At the liver, products not ready to be absorbed by cells need to be modified or conjugated depending on the molecule (modification and conjugation are different processes performed by the liver to make them less toxic or more easily absorbed). 

Some products aren’t ready to be absorbed after a first round of liver metabolism, though, and return to the intestines through bile. In this second round through the intestines, the conjugated products aren’t all absorbed properly (because of this conjugation) by the gastrointestinal cells. 

Our microflora helps deconjugate the indigestible material so they can return one last time to the liver, where the process is completed, and sent to their respective cells to be absorbed or to the kidneys to be urinated. The more complete our beneficial bacterial population becomes, the better off we’ll be.

Toxic Stress, Sleep, & Your Gut Microbiome 

Unfortunately, most people have unbalanced microflora because of unhealthy diets. They consume too many toxins and don’t get enough sleep and exercise. Additionally, high levels of stress and abuse of antibiotics affect the biome. If someone eats very unhealthily, the bacteria that will live on inside them will be based on that, propagating their unhealthy diets; the same occurs with a healthy, wide-ranged diet. 

The constant intake of toxins like ethanol (alcohol), drugs, cigarettes/tobacco, fluoride/chlorine (in water, normally) does not only damage your body, but your microbiome as well.

Sleep and exercise are two important necessities, and they help the body to break down, release and increase resistance to toxins, stress, and metabolites that can accumulate in our bodies and microflora.

Lack of sleep and exercise, on the other hand, can agitate and weaken our beneficial bacterial populations. Stress is one of the most damaging factors we can impose on ourselves; by extension, the damage to the microflora is drastic as well. 

Antibiotics, though very useful in necessary occasions, are the easiest way to damage, alter, and prevent an effective microbiome. Antibiotics have the function of killing bacteria of all shapes and sizes, pathogenic and beneficial, alike. 

With this knowledge regarding beneficial bacteria, however, we can take measures to consciously look after one of the most important systems in the body.

What Should I Eat For a Healthy Gut Microbiome?

Although it is a foreign factor, the gut microbiome is very much a part of us. It is important to replace damaging habits, behaviors, and diets for more beneficial alternatives. Our bacterial buddies love to “eat” vegetable fibers, also called “prebiotics”, more than anything!

By eating fibrous vegetables (especially the stocks, stems and roots) we’ll be doing them, and ourselves, a huge favor. As they consume these compounds gladly, and produce short-chain fatty acids necessary for the survival of our cells in the lower intestine and colon. 

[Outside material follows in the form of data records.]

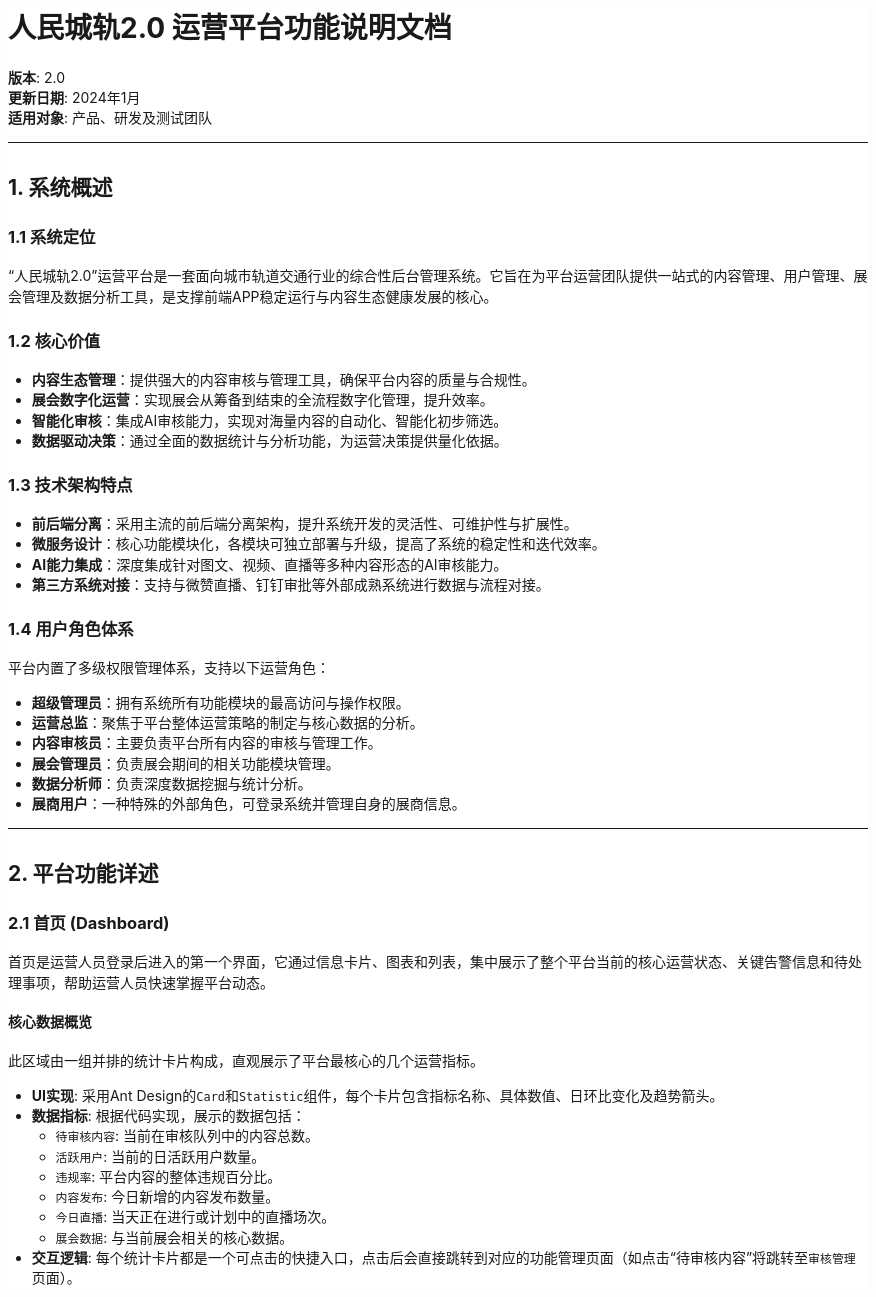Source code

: # 人民城轨2.0 运营平台功能说明文档

**版本**: 2.0  
**更新日期**: 2024年1月  
**适用对象**: 产品、研发及测试团队  

---

## 1. 系统概述

### 1.1 系统定位
“人民城轨2.0”运营平台是一套面向城市轨道交通行业的综合性后台管理系统。它旨在为平台运营团队提供一站式的内容管理、用户管理、展会管理及数据分析工具，是支撑前端APP稳定运行与内容生态健康发展的核心。

### 1.2 核心价值
- **内容生态管理**：提供强大的内容审核与管理工具，确保平台内容的质量与合规性。
- **展会数字化运营**：实现展会从筹备到结束的全流程数字化管理，提升效率。
- **智能化审核**：集成AI审核能力，实现对海量内容的自动化、智能化初步筛选。
- **数据驱动决策**：通过全面的数据统计与分析功能，为运营决策提供量化依据。

### 1.3 技术架构特点
- **前后端分离**：采用主流的前后端分离架构，提升系统开发的灵活性、可维护性与扩展性。
- **微服务设计**：核心功能模块化，各模块可独立部署与升级，提高了系统的稳定性和迭代效率。
- **AI能力集成**：深度集成针对图文、视频、直播等多种内容形态的AI审核能力。
- **第三方系统对接**：支持与微赞直播、钉钉审批等外部成熟系统进行数据与流程对接。

### 1.4 用户角色体系
平台内置了多级权限管理体系，支持以下运营角色：
- **超级管理员**：拥有系统所有功能模块的最高访问与操作权限。
- **运营总监**：聚焦于平台整体运营策略的制定与核心数据的分析。
- **内容审核员**：主要负责平台所有内容的审核与管理工作。
- **展会管理员**：负责展会期间的相关功能模块管理。
- **数据分析师**：负责深度数据挖掘与统计分析。
- **展商用户**：一种特殊的外部角色，可登录系统并管理自身的展商信息。

---

## 2. 平台功能详述

### 2.1 首页 (Dashboard)
首页是运营人员登录后进入的第一个界面，它通过信息卡片、图表和列表，集中展示了整个平台当前的核心运营状态、关键告警信息和待处理事项，帮助运营人员快速掌握平台动态。

#### 核心数据概览
此区域由一组并排的统计卡片构成，直观展示了平台最核心的几个运营指标。
- **UI实现**: 采用Ant Design的`Card`和`Statistic`组件，每个卡片包含指标名称、具体数值、日环比变化及趋势箭头。
- **数据指标**: 根据代码实现，展示的数据包括：
    - `待审核内容`: 当前在审核队列中的内容总数。
    - `活跃用户`: 当前的日活跃用户数量。
    - `违规率`: 平台内容的整体违规百分比。
    - `内容发布`: 今日新增的内容发布数量。
    - `今日直播`: 当天正在进行或计划中的直播场次。
    - `展会数据`: 与当前展会相关的核心数据。
- **交互逻辑**: 每个统计卡片都是一个可点击的快捷入口，点击后会直接跳转到对应的功能管理页面（如点击“待审核内容”将跳转至`审核管理`页面）。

Not only are there prebiotics in foods, but “probiotics” as well. These are symbiotic (beneficial) bacteria we can eat to add to our already rich internal environment. Fermented foods like yogurt, sauerkraut, kimchi, and kombucha contain bacteria and even some fungi that are accepted into the population with open arms; increasing the benefits proportionally. 

All that’s left is to put it into practice, and let healthy eating become healthy thinking, and watch that become healthy living.